À la fin du mois de mai, il s’arrêta de pleuvoir, la chaleur arriva et brûla tout. Les fleurs de la prairie mellifère montèrent en graines, puis s’asséchèrent. Les abeilles ne ramenaient plus de nectar ni de pollen dans les ruches. Sans nourriture pour le couvain, les reines stoppèrent leur ponte et les abeilles mortes ne furent pas remplacées : les colonies s’amenuisèrent. Lorsqu’elles n’occupèrent plus qu’une petite partie de leur ruche, la fausse teigne fit son entée.

La fausse teigne est un papillon qui ressemble à une grosse mite. Il pond dans les interstices de la ruche ou entre carrément pondre à l’intérieur. Un tout petit ver sort d’un de ses œufs et se déplace en se nourrissant de la cire qui compose les rayons. Il grossit et laisse derrière lui une trainée de filaments et d’excréments insalubres. Caché au cœur des rayons, il se transforme en papillon et pond tant qu’il peut. Tous les rayons non utilisés de la ruche sont colonisés, puis cette gangrène s’étend, soumettant la colonie à une pression de plus en plus forte, jusqu’à ce qu’un petit essaim s’en extraie, prenant son envol pour chercher ailleurs un endroit pour redémarrer.

******************************

TÂCHE À FAIRE A
Recopiez le passage du texte sur la fausse teigne qui commence par les mots « À la fin du » et se termine par « fit son entée. ».
TÂCHE À FAIRE B
D'après le texte sur la fausse teigne, de quoi se nourrit le petit ver qui sort d'un œuf ?

Coordonnées des repères des membres
******************************

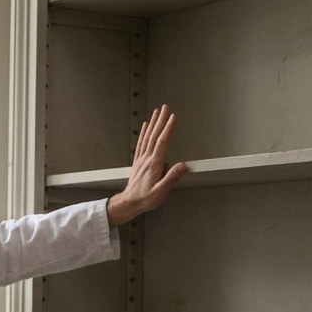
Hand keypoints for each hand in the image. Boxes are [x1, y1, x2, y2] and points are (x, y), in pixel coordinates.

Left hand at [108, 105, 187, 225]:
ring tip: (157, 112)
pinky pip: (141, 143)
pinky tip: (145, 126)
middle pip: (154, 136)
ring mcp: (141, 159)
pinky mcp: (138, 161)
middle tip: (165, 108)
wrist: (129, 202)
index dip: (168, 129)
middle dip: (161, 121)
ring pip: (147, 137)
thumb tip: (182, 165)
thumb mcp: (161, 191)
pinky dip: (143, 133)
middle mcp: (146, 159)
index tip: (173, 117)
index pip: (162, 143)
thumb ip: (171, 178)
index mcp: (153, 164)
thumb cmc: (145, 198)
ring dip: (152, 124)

******************************

ESPACE RÉPONSE A
À la fin du mois de mai, il s’arrêta de pleuvoir, la chaleur arriva et brûla tout. Les fleurs de la prairie mellifère montèrent en graines, puis s’asséchèrent. Les abeilles ne ramenaient plus de nectar ni de pollen dans les ruches. Sans nourriture pour le couvain, les reines stoppèrent leur ponte et les abeilles mortes ne furent pas remplacées : les colonies s’amenuisèrent. Lorsqu’elles n’occupèrent plus qu’une petite partie de leur ruche, la fausse teigne fit son entée.

ESPACE RÉPONSE B
De la cire qui compose les rayons.